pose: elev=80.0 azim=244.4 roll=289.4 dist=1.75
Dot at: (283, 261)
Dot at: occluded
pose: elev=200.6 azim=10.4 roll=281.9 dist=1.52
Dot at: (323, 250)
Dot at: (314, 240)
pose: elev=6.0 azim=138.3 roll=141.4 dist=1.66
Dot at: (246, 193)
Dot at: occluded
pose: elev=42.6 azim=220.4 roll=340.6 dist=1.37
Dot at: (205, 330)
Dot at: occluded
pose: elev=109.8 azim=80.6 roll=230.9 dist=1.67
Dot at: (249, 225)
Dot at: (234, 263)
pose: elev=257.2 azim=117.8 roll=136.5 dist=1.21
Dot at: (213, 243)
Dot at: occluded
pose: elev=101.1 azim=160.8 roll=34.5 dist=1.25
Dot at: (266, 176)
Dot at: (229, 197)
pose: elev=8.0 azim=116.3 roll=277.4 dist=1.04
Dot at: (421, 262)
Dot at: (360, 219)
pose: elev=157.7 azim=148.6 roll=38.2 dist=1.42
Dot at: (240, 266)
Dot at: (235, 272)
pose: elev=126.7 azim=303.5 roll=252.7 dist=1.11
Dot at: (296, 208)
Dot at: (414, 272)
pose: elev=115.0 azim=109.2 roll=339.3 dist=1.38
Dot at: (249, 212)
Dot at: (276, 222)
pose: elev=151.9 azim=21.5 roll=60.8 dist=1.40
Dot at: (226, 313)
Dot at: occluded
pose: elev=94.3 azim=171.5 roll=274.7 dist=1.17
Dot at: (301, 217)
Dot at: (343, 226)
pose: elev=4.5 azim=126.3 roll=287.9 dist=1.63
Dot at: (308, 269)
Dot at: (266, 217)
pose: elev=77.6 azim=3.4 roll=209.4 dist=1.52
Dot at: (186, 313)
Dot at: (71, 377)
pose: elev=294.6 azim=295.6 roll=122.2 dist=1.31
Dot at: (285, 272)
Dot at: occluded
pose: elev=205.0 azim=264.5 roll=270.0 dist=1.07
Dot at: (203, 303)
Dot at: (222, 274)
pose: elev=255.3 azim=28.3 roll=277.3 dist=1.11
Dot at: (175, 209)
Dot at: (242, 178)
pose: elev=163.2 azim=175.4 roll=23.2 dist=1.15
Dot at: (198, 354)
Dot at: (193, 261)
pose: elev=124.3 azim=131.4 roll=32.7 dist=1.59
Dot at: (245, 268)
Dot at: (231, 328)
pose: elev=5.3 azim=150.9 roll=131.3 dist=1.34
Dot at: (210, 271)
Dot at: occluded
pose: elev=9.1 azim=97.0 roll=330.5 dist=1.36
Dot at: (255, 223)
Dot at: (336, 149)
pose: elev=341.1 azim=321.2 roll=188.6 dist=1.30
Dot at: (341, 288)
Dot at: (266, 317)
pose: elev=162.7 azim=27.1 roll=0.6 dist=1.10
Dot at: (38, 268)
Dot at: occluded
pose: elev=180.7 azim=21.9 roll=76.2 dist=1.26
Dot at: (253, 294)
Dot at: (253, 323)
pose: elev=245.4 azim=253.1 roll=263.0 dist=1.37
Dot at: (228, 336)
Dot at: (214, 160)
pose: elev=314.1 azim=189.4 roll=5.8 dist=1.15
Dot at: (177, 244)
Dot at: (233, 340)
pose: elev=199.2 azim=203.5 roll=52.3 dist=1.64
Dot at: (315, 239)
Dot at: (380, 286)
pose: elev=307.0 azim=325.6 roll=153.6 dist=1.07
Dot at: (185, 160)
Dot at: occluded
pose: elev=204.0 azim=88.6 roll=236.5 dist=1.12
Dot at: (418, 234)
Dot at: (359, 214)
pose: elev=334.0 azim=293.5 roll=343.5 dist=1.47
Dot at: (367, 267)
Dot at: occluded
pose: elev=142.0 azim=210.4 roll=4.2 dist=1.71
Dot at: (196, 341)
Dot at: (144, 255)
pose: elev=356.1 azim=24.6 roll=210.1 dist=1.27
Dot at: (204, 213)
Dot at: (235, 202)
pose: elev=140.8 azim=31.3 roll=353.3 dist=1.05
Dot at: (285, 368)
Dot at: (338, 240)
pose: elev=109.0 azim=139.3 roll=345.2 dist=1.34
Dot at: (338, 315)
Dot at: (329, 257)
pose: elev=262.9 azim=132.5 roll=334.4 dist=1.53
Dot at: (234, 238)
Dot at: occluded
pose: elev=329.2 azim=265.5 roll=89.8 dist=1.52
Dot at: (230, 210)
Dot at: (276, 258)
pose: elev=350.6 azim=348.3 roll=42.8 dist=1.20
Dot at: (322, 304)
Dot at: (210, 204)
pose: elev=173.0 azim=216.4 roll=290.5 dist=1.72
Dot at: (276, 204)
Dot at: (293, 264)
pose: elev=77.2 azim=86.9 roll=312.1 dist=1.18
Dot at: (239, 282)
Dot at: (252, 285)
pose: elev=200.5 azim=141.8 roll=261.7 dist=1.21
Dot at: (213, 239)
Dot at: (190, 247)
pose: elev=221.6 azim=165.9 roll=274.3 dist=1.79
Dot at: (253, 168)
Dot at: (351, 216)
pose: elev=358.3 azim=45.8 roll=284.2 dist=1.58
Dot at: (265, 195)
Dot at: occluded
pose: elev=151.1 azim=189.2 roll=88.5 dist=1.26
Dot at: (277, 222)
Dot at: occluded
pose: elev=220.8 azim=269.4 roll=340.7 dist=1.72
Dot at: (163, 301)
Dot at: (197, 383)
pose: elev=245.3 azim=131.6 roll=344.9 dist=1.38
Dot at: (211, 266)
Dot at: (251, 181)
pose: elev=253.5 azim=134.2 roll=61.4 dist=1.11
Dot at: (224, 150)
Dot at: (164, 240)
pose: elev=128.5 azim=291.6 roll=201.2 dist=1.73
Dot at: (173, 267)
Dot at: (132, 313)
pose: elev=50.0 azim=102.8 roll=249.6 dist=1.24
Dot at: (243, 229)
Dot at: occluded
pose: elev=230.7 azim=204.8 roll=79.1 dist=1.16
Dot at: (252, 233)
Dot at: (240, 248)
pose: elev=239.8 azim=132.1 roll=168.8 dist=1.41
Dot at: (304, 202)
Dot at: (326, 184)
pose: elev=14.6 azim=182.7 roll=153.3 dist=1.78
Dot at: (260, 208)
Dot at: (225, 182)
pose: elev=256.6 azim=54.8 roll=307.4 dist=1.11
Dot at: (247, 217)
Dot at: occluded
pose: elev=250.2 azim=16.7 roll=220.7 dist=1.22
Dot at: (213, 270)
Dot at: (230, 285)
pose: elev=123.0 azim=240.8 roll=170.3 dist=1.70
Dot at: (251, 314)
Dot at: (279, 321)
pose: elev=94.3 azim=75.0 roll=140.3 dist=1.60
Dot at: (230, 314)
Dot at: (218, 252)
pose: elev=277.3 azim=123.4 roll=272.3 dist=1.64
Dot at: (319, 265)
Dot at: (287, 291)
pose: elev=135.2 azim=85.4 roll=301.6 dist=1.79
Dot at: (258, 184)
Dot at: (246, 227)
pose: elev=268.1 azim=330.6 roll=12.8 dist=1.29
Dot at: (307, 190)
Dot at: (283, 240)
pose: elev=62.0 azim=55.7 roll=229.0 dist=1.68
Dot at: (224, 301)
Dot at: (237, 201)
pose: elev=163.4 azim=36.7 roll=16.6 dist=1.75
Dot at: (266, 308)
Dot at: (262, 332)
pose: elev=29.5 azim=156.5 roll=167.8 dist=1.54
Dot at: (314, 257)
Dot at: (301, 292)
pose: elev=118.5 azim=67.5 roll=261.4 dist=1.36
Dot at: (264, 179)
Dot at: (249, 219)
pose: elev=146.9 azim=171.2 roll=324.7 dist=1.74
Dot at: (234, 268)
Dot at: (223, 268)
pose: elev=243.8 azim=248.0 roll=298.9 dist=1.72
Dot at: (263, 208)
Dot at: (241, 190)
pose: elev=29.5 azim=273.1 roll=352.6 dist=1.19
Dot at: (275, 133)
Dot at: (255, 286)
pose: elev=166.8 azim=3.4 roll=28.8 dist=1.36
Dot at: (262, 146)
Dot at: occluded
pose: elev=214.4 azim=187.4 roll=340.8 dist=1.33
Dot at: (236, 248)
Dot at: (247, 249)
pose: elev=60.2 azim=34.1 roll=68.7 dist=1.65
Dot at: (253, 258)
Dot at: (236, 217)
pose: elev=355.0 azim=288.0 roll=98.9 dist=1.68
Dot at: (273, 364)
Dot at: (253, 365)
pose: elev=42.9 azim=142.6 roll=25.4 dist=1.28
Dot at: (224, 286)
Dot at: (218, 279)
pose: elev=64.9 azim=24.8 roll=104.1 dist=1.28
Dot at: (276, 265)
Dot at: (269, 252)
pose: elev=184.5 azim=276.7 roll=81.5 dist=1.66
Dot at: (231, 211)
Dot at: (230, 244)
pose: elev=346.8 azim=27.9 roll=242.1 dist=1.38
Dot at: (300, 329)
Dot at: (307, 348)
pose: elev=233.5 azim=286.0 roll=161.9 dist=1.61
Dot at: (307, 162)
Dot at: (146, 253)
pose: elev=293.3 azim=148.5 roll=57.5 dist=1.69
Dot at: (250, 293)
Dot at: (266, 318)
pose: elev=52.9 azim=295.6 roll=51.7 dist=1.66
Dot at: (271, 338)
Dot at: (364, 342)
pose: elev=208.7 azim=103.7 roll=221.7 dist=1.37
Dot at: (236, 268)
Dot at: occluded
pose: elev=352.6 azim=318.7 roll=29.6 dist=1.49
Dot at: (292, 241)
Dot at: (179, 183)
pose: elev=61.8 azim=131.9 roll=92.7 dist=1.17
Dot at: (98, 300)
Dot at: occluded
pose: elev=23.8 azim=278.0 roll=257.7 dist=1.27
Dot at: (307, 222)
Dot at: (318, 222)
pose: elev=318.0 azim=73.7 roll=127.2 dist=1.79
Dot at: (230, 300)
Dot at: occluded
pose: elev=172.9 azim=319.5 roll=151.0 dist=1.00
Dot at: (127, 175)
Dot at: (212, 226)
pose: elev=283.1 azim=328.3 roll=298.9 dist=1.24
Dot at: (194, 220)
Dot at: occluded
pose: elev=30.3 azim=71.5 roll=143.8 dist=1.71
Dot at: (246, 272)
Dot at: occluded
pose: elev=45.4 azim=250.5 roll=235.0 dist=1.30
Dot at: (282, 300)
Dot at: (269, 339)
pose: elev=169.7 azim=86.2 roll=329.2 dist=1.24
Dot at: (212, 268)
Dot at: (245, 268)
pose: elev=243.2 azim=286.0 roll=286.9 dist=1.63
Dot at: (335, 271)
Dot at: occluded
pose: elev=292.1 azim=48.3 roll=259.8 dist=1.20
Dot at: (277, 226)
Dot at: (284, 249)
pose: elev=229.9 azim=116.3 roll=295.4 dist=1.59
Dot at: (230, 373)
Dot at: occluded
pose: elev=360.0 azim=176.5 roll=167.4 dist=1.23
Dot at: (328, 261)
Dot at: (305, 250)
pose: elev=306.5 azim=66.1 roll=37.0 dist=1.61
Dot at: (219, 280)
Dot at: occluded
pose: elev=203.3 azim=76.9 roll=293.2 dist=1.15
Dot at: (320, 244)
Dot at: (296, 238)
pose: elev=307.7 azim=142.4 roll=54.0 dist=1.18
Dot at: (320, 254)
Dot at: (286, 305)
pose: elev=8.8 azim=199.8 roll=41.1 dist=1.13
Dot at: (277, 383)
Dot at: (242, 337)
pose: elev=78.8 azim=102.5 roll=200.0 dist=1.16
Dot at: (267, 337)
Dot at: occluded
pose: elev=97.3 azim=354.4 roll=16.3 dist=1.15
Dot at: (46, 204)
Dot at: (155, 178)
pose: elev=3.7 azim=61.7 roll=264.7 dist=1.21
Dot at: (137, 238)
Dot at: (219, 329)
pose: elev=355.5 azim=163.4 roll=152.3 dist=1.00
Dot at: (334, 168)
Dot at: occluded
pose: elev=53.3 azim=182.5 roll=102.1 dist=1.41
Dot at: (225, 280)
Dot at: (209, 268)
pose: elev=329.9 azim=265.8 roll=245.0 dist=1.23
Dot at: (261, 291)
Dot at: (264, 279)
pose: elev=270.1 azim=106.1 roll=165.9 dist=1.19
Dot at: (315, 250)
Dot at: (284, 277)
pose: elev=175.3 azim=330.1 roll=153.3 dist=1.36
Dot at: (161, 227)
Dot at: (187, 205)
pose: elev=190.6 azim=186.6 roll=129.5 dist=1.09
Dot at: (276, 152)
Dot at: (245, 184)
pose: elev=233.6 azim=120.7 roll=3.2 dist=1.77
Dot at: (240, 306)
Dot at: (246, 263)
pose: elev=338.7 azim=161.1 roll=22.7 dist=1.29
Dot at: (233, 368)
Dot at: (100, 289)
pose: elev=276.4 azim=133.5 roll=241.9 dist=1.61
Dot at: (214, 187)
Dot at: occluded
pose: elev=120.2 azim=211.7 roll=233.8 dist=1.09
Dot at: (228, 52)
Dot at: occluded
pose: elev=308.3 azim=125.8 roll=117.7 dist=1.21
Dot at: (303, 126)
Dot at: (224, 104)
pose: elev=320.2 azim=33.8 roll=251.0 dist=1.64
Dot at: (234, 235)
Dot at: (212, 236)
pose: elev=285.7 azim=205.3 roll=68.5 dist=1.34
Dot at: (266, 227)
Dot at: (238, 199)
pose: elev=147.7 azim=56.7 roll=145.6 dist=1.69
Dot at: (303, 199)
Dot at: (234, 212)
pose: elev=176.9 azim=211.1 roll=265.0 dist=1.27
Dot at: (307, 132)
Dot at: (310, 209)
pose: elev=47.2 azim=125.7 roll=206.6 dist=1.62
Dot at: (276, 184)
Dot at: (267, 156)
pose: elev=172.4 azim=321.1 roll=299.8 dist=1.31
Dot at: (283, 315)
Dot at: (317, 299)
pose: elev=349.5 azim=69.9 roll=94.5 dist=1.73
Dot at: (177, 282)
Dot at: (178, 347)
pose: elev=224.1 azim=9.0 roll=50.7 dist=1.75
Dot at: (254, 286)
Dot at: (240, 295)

=-=-=-=-=

• **Given task**
Starting at the beginning of the items above and ending at the line "Dot at: (235, 272)", copy every line word for word, including that final line.

• **Task result**
pose: elev=80.0 azim=244.4 roll=289.4 dist=1.75
Dot at: (283, 261)
Dot at: occluded
pose: elev=200.6 azim=10.4 roll=281.9 dist=1.52
Dot at: (323, 250)
Dot at: (314, 240)
pose: elev=6.0 azim=138.3 roll=141.4 dist=1.66
Dot at: (246, 193)
Dot at: occluded
pose: elev=42.6 azim=220.4 roll=340.6 dist=1.37
Dot at: (205, 330)
Dot at: occluded
pose: elev=109.8 azim=80.6 roll=230.9 dist=1.67
Dot at: (249, 225)
Dot at: (234, 263)
pose: elev=257.2 azim=117.8 roll=136.5 dist=1.21
Dot at: (213, 243)
Dot at: occluded
pose: elev=101.1 azim=160.8 roll=34.5 dist=1.25
Dot at: (266, 176)
Dot at: (229, 197)
pose: elev=8.0 azim=116.3 roll=277.4 dist=1.04
Dot at: (421, 262)
Dot at: (360, 219)
pose: elev=157.7 azim=148.6 roll=38.2 dist=1.42
Dot at: (240, 266)
Dot at: (235, 272)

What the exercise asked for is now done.